Bridging Development and Heritage: Expert Gaze, Local Discourses, and Visual Aesthetic Crisis at Hampi World Heritage Site
Publication Type:Journal Articles
Source:Journal of South Asian Development, Volume 16 , Issue 1 (2021)
Keywords:conservation, development, experts, Hampi World Heritage Site, local people
In this article, I explore the complex trajectory of two bridges that were proposed for construction across the River Tungabhadra in the early 1990s at locations that now fall within the boundary of Hampi, a UNESCO Cultural World Heritage Site (WHS) in India. The proposed bridges were considered improper forms of infrastructure development in the visual context of a WHS, and the site was placed on the World Heritage in Danger List in the late 1990s.
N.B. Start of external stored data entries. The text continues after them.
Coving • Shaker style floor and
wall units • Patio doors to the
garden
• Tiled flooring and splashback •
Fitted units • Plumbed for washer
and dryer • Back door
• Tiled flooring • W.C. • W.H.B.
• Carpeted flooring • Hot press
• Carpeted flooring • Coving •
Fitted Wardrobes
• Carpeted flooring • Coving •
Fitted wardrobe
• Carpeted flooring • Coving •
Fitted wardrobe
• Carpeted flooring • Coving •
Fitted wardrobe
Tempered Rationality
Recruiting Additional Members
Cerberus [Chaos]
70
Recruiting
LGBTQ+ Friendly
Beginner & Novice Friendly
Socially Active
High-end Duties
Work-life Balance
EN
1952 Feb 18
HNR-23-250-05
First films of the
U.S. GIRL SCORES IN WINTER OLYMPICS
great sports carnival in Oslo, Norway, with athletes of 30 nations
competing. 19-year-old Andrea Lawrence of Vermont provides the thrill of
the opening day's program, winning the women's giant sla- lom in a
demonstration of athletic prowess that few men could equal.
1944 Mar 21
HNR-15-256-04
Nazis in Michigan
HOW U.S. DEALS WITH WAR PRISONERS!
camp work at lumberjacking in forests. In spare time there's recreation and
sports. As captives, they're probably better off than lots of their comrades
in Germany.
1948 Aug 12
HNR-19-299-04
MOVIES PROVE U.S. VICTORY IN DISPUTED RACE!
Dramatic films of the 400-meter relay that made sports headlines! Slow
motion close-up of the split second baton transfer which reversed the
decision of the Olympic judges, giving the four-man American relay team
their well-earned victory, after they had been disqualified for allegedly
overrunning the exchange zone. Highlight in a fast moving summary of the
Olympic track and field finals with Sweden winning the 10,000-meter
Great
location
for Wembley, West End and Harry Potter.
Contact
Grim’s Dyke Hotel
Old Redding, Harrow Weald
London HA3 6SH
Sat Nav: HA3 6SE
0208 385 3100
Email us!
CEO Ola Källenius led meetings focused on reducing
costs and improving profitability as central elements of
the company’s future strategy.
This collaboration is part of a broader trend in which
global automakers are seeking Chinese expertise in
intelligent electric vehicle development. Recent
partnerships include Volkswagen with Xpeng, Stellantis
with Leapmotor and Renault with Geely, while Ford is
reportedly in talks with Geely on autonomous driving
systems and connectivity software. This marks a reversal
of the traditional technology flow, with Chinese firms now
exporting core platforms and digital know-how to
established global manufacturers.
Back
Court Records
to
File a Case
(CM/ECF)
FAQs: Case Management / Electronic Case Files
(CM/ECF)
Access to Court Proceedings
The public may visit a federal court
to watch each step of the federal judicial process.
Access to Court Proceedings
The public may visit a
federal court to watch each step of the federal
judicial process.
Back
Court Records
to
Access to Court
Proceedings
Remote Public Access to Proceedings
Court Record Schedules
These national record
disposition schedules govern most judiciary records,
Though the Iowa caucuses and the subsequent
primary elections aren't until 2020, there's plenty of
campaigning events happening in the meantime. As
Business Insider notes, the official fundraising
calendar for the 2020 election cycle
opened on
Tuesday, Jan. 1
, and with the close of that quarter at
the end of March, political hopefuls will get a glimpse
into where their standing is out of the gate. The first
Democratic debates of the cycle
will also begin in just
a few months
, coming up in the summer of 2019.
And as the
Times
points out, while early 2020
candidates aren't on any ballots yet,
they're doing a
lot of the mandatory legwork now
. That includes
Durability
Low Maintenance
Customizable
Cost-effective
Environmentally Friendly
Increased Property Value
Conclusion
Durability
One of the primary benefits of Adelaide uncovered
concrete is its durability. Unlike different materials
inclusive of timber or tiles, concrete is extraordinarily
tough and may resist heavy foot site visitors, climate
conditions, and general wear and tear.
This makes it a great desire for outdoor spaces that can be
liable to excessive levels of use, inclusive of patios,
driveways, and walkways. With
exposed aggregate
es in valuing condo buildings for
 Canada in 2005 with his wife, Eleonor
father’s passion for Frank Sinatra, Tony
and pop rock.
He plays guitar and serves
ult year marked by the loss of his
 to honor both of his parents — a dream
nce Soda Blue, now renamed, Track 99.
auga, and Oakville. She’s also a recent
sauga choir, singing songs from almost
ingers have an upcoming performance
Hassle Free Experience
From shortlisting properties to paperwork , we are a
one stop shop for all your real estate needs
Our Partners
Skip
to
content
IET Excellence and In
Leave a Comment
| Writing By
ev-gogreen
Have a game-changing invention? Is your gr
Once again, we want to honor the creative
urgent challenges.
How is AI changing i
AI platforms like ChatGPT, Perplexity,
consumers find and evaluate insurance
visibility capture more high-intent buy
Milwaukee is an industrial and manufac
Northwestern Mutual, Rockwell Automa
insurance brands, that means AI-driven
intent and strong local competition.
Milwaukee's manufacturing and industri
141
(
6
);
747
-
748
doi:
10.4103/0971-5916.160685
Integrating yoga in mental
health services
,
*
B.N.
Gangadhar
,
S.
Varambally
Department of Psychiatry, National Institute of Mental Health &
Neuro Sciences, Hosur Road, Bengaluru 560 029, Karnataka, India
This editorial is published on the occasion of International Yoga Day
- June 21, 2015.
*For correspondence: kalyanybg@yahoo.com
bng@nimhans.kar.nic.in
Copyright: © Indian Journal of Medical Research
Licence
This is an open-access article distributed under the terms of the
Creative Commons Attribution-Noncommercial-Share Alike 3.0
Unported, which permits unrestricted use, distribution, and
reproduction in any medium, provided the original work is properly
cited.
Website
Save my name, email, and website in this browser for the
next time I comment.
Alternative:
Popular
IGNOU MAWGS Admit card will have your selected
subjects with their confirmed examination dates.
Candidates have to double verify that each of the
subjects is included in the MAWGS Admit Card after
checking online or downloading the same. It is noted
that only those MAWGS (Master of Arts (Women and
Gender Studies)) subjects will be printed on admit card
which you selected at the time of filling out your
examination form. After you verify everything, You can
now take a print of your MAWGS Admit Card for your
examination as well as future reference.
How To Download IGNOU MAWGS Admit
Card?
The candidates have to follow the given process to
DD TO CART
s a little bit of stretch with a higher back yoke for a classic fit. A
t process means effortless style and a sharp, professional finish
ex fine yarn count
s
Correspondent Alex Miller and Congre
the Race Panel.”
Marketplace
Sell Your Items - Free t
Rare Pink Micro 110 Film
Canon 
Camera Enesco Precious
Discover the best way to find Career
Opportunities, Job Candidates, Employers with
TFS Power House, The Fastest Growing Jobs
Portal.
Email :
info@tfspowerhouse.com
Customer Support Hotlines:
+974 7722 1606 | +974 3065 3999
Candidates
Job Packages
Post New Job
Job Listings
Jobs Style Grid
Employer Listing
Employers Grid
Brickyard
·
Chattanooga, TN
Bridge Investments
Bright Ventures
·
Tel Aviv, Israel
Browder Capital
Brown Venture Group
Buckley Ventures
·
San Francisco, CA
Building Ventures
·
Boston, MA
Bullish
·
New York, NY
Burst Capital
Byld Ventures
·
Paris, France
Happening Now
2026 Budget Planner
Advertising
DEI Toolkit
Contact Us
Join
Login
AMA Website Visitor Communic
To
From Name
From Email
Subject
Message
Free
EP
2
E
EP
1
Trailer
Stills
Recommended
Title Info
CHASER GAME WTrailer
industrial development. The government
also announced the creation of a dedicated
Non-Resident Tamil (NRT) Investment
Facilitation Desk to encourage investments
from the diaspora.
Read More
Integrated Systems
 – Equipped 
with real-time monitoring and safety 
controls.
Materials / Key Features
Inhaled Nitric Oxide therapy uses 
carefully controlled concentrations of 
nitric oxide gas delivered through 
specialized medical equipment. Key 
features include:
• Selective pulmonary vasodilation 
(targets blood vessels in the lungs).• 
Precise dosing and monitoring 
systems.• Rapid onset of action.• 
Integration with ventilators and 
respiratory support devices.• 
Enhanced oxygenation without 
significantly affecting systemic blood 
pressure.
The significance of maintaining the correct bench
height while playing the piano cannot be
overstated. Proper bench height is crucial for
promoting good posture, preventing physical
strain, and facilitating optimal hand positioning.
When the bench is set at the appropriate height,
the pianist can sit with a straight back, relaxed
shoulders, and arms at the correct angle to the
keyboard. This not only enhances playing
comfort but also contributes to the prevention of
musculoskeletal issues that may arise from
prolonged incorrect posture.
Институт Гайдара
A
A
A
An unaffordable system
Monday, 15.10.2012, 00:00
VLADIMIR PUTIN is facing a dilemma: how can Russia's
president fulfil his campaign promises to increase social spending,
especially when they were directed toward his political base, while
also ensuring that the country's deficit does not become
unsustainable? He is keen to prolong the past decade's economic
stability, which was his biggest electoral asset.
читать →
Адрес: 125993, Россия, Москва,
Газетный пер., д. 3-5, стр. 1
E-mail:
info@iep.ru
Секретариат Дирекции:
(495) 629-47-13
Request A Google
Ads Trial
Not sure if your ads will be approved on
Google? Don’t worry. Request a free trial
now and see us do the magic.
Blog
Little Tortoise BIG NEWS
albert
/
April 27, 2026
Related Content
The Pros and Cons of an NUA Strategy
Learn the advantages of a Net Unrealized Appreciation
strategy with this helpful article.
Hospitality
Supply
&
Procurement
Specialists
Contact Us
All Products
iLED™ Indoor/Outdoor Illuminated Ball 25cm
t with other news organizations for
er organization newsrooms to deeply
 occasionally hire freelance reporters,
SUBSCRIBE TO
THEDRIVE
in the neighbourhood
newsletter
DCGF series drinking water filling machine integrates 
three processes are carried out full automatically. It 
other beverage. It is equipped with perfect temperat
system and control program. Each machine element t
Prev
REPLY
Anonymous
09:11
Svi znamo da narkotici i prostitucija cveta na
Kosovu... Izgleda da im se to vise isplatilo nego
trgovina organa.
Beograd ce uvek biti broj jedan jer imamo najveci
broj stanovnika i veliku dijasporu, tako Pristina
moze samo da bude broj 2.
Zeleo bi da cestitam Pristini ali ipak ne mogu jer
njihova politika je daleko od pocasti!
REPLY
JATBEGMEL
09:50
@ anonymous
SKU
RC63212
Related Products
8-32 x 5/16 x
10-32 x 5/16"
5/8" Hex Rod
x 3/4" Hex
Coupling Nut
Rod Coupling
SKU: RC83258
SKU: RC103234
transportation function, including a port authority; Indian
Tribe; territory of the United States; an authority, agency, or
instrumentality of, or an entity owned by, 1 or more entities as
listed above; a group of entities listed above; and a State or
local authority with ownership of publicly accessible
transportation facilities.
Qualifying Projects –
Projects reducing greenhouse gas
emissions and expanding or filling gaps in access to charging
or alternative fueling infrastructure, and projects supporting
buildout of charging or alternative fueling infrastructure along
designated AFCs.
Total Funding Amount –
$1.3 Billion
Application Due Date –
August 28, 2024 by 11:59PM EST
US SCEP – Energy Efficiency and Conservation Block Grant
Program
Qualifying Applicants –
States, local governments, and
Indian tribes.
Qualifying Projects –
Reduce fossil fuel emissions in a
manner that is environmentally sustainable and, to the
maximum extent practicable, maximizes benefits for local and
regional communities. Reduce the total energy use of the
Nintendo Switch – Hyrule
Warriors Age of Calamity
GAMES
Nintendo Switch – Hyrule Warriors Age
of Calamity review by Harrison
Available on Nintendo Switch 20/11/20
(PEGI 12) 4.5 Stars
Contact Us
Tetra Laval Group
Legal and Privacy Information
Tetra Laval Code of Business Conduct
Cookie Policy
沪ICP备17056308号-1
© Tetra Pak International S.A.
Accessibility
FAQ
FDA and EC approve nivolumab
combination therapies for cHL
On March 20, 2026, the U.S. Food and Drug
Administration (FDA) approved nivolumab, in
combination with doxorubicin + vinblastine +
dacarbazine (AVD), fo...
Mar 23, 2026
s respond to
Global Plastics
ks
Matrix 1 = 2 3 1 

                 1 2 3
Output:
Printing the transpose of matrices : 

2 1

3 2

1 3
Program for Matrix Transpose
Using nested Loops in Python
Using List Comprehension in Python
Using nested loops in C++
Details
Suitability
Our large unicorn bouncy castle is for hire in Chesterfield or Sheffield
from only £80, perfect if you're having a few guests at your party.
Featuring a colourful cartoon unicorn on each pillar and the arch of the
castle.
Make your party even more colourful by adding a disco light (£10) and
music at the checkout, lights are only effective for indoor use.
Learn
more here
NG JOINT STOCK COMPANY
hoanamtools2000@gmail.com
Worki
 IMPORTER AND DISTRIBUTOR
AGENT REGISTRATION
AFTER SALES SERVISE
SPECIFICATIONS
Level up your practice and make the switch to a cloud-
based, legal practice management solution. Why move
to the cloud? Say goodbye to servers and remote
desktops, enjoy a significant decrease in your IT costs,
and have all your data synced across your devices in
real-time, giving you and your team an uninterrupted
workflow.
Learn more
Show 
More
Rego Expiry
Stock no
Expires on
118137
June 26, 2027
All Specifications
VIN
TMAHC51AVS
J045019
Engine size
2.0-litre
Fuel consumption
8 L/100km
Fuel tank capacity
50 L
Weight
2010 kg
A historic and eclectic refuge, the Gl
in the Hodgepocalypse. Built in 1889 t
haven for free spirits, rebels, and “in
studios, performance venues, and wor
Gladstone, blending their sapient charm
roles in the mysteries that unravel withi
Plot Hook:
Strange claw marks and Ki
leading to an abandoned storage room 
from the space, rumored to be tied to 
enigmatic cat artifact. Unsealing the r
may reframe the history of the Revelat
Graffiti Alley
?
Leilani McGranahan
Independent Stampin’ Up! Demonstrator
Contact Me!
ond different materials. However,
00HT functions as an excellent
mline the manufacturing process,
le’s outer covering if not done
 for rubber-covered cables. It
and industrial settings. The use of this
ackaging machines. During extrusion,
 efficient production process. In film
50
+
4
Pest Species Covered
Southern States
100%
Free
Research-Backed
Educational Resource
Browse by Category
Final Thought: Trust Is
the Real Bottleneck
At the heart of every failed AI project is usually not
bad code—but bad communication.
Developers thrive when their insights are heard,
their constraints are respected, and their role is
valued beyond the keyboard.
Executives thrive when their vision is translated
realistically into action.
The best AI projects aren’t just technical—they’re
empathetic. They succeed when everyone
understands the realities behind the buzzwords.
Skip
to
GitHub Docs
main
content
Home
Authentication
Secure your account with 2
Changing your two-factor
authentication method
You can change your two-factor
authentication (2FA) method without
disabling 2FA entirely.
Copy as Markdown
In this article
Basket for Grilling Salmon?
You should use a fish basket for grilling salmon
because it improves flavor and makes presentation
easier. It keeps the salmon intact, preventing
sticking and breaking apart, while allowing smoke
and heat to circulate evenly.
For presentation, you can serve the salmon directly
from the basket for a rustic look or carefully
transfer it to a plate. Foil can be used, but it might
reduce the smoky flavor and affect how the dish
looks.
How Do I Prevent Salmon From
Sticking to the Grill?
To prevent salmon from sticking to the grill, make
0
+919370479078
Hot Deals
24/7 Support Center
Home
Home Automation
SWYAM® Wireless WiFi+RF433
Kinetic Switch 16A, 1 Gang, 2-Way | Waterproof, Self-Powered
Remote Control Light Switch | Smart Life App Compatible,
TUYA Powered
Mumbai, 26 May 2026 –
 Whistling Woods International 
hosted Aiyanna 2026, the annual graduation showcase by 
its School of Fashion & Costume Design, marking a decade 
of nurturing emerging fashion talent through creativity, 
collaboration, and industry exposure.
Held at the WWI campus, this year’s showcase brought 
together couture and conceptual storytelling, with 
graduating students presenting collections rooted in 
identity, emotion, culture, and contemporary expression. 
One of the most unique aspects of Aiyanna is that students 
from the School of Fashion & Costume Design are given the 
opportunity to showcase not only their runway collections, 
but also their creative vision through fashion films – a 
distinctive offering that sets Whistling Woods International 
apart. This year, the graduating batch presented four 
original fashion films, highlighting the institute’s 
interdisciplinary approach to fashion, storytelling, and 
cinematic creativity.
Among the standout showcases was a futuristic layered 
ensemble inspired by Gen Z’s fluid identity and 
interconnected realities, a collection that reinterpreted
Popular media framed the controversy as a ‘classic clash’ between heritage and development where conservation goals and developmental needs opposed one another. Heritage experts, agencies, and activists read the crisis as one of ‘heritage or development’, normatively typecasting residents north of the river as ‘uneducated, ignorant locals’ wanting development at the cost of heritage. However, drawing on ethnographic fieldwork and archival material covering nearly three decades, I demonstrate that residents wanted the bridges not as physical infrastructure towards some obscure development goals, but as the means to link their overlooked contributions to the founding of the Vijayanagara Empire, the capital region and its contemporary remaking as a WHS. In this instance, the binary opposition lay in the ‘expert gaze’, not in local discourses. It was experts, rather than ‘local people’, who saw conservation and development as inherently opposed to each other. I explicate how various views on what constitutes heritage and development intersect with each other and suggest that dissonance need not be the inevitable result but may be built into the gaze of expertise.